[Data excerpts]

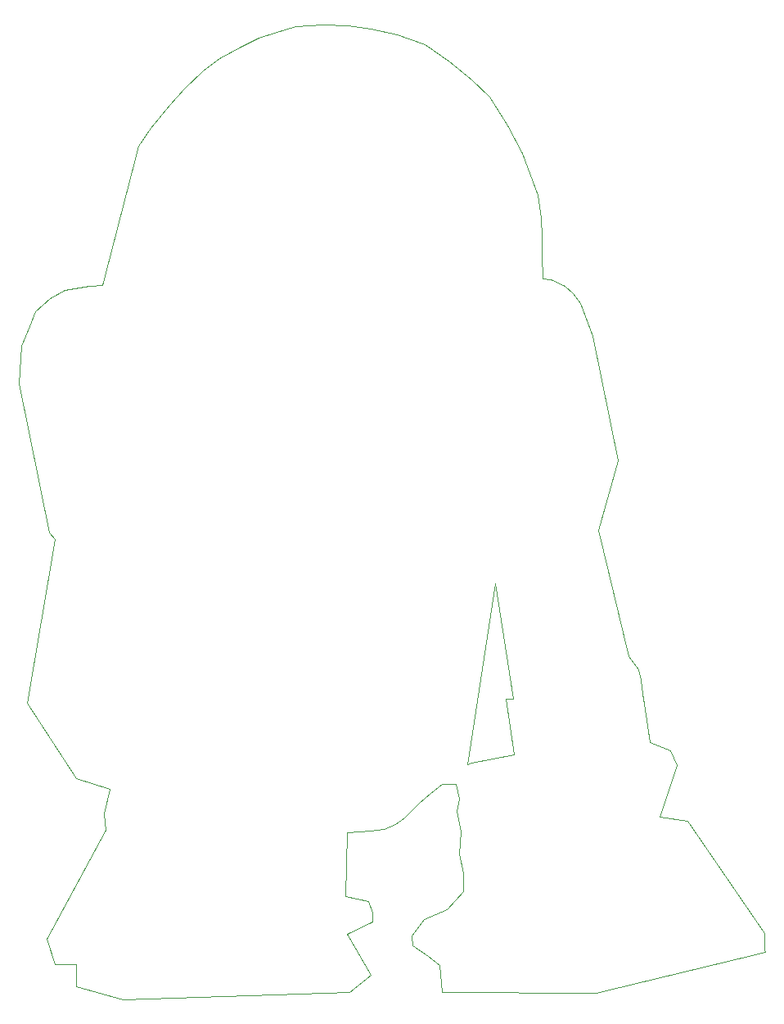
<source format=gbr>
%TF.GenerationSoftware,KiCad,Pcbnew,(6.0.0)*%
%TF.CreationDate,2022-03-29T21:49:48-05:00*%
%TF.ProjectId,R2,52322e6b-6963-4616-945f-706362585858,rev?*%
%TF.SameCoordinates,Original*%
%TF.FileFunction,Profile,NP*%
%FSLAX46Y46*%
G04 Gerber Fmt 4.6, Leading zero omitted, Abs format (unit mm)*
G04 Created by KiCad (PCBNEW (6.0.0)) date 2022-03-29 21:49:48*
%MOMM*%
%LPD*%
G01*
G04 APERTURE LIST*
%TA.AperFunction,Profile*%
%ADD10C,0.100000*%
%TD*%
G04 APERTURE END LIST*
D10*
X133737500Y-62325000D02*
X134975000Y-60425000D01*
X173475000Y-63050000D02*
X175025000Y-67375000D01*
X121600000Y-82975000D02*
X122450000Y-80950000D01*
X177850000Y-76825000D02*
X178725000Y-77575000D01*
X165150000Y-128250000D02*
X166575000Y-128250000D01*
X162775000Y-130175000D02*
X163925000Y-129225000D01*
X163250000Y-142250000D02*
X162000000Y-143900000D01*
X175475000Y-71600000D02*
X175500000Y-73475000D01*
X155150000Y-139825000D02*
X155350000Y-133300000D01*
X125100000Y-102950000D02*
X124525000Y-102300000D01*
X163925000Y-129225000D02*
X165150000Y-128250000D01*
X140425000Y-54550000D02*
X142075000Y-53275000D01*
X175500000Y-73475000D02*
X175525000Y-76000000D01*
X160325000Y-132450000D02*
X161250000Y-131750000D01*
X164875000Y-147000000D02*
X165100000Y-149800000D01*
X155550000Y-149750000D02*
X132100000Y-150500000D01*
X170050000Y-57225000D02*
X171950000Y-60175000D01*
X186650000Y-123925000D02*
X188750000Y-124825000D01*
X181350000Y-102025000D02*
X184425000Y-115050000D01*
X130150000Y-131350000D02*
X130775000Y-128750000D01*
X187700000Y-131625000D02*
X190525000Y-132075000D01*
X159125000Y-132900000D02*
X160325000Y-132450000D01*
X166700000Y-131075000D02*
X167050000Y-133200000D01*
X166875000Y-129750000D02*
X166700000Y-131075000D01*
X167775000Y-126225000D02*
X168225000Y-126100000D01*
X171950000Y-60175000D02*
X173475000Y-63050000D01*
X176375000Y-76075000D02*
X177850000Y-76825000D01*
X166575000Y-128250000D02*
X166875000Y-129750000D01*
X168200000Y-55450000D02*
X170050000Y-57225000D01*
X162100000Y-144975000D02*
X163725000Y-146050000D01*
X185700000Y-117500000D02*
X185900000Y-118962500D01*
X157775000Y-50200000D02*
X160475000Y-50825000D01*
X126125000Y-77175000D02*
X128650000Y-76750000D01*
X161250000Y-131750000D02*
X162775000Y-130175000D01*
X180750000Y-81975000D02*
X183300000Y-94800000D01*
X130025000Y-76700000D02*
X133737500Y-62325000D01*
X130775000Y-128750000D02*
X127275000Y-127650000D01*
X124575000Y-78075000D02*
X126125000Y-77175000D01*
X125075000Y-146925000D02*
X124225000Y-144275000D01*
X189400000Y-126300000D02*
X187700000Y-131625000D01*
X186050000Y-120000000D02*
X186650000Y-123925000D01*
X185425000Y-116400000D02*
X185700000Y-117500000D01*
X188750000Y-124825000D02*
X189400000Y-126300000D01*
X183300000Y-94800000D02*
X181350000Y-102025000D01*
X157800000Y-147975000D02*
X155325000Y-143775000D01*
X127275000Y-127650000D02*
X122250000Y-119850000D01*
X198525000Y-143675000D02*
X198500000Y-145400000D01*
X155550000Y-149750000D02*
X157800000Y-147975000D01*
X163325000Y-51850000D02*
X165875000Y-53600000D01*
X136950000Y-58050000D02*
X138500000Y-56350000D01*
X155350000Y-133300000D02*
X157650000Y-133100000D01*
X132100000Y-150500000D02*
X127300000Y-149175000D01*
X175025000Y-67375000D02*
X175425000Y-69750000D01*
X122250000Y-119850000D02*
X125100000Y-102950000D01*
X124225000Y-144275000D02*
X130350000Y-133000000D01*
X178725000Y-77575000D02*
X179425000Y-78525000D01*
X167350000Y-139350000D02*
X165625000Y-141225000D01*
X172625000Y-125225000D02*
X171775000Y-119500000D01*
X148000000Y-50525000D02*
X150025000Y-49975000D01*
X127300000Y-146925000D02*
X125075000Y-146925000D01*
X144350000Y-52025000D02*
X146150000Y-51100000D01*
X122450000Y-80950000D02*
X123100000Y-79450000D01*
X157925000Y-142475000D02*
X157900000Y-141550000D01*
X138500000Y-56350000D02*
X140425000Y-54550000D01*
X168225000Y-126100000D02*
X172625000Y-125225000D01*
X198550000Y-145600000D02*
X181050000Y-149825000D01*
X166875000Y-135450000D02*
X167325000Y-137475000D01*
X171775000Y-119500000D02*
X172500000Y-119425000D01*
X170650000Y-107500000D02*
X167775000Y-126225000D01*
X130350000Y-133000000D02*
X130150000Y-131350000D01*
X172500000Y-119425000D02*
X170650000Y-107500000D01*
X157650000Y-133100000D02*
X159125000Y-132900000D01*
X181050000Y-149825000D02*
X165100000Y-149800000D01*
X160475000Y-50825000D02*
X163325000Y-51850000D01*
X128650000Y-76750000D02*
X130025000Y-76700000D01*
X121400000Y-86875000D02*
X121600000Y-82975000D01*
X162000000Y-143900000D02*
X162100000Y-144975000D01*
X142075000Y-53275000D02*
X144350000Y-52025000D01*
X175425000Y-69750000D02*
X175475000Y-71600000D01*
X157500000Y-140400000D02*
X155150000Y-139825000D01*
X146150000Y-51100000D02*
X148000000Y-50525000D01*
X179425000Y-78525000D02*
X180750000Y-81975000D01*
X190525000Y-132075000D02*
X198525000Y-143675000D01*
X152775000Y-49775000D02*
X155425000Y-49825000D01*
X157900000Y-141550000D02*
X157500000Y-140400000D01*
X185900000Y-118962500D02*
X186050000Y-120000000D01*
X127300000Y-149175000D02*
X127300000Y-146925000D01*
X155325000Y-143775000D02*
X157925000Y-142475000D01*
X167050000Y-133200000D02*
X166875000Y-135450000D01*
X165875000Y-53600000D02*
X168200000Y-55450000D01*
X175525000Y-76000000D02*
X176375000Y-76075000D01*
X123100000Y-79450000D02*
X124575000Y-78075000D01*
X134975000Y-60425000D02*
X136950000Y-58050000D01*
X165625000Y-141225000D02*
X163250000Y-142250000D01*
X198500000Y-145400000D02*
X198550000Y-145600000D01*
X150025000Y-49975000D02*
X152775000Y-49775000D01*
X163725000Y-146050000D02*
X164875000Y-147000000D01*
X184425000Y-115050000D02*
X185425000Y-116400000D01*
X167325000Y-137475000D02*
X167350000Y-139350000D01*
X124525000Y-102300000D02*
X121400000Y-86875000D01*
X155425000Y-49825000D02*
X157775000Y-50200000D01*
M02*

</source>
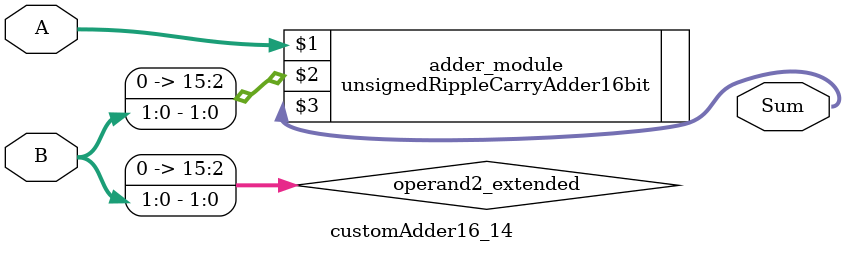
<source format=v>

module customAdder16_14(
                    input [15 : 0] A,
                    input [1 : 0] B,
                    
                    output [16 : 0] Sum
            );

    wire [15 : 0] operand2_extended;
    
    assign operand2_extended =  {14'b0, B};
    
    unsignedRippleCarryAdder16bit adder_module(
        A,
        operand2_extended,
        Sum
    );
    
endmodule
        
</source>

ASSIGNMENT: As the answer, set down only the lines from the data above between the one holding "X181050000Y-149825000D01*" and the one holding "X144350000Y-52025000D01*", inclusive, exactly as they read.

WRITTEN REPLY:
X181050000Y-149825000D01*
X166875000Y-135450000D02*
X167325000Y-137475000D01*
X171775000Y-119500000D02*
X172500000Y-119425000D01*
X170650000Y-107500000D02*
X167775000Y-126225000D01*
X130350000Y-133000000D02*
X130150000Y-131350000D01*
X172500000Y-119425000D02*
X170650000Y-107500000D01*
X157650000Y-133100000D02*
X159125000Y-132900000D01*
X181050000Y-149825000D02*
X165100000Y-149800000D01*
X160475000Y-50825000D02*
X163325000Y-51850000D01*
X128650000Y-76750000D02*
X130025000Y-76700000D01*
X121400000Y-86875000D02*
X121600000Y-82975000D01*
X162000000Y-143900000D02*
X162100000Y-144975000D01*
X142075000Y-53275000D02*
X144350000Y-52025000D01*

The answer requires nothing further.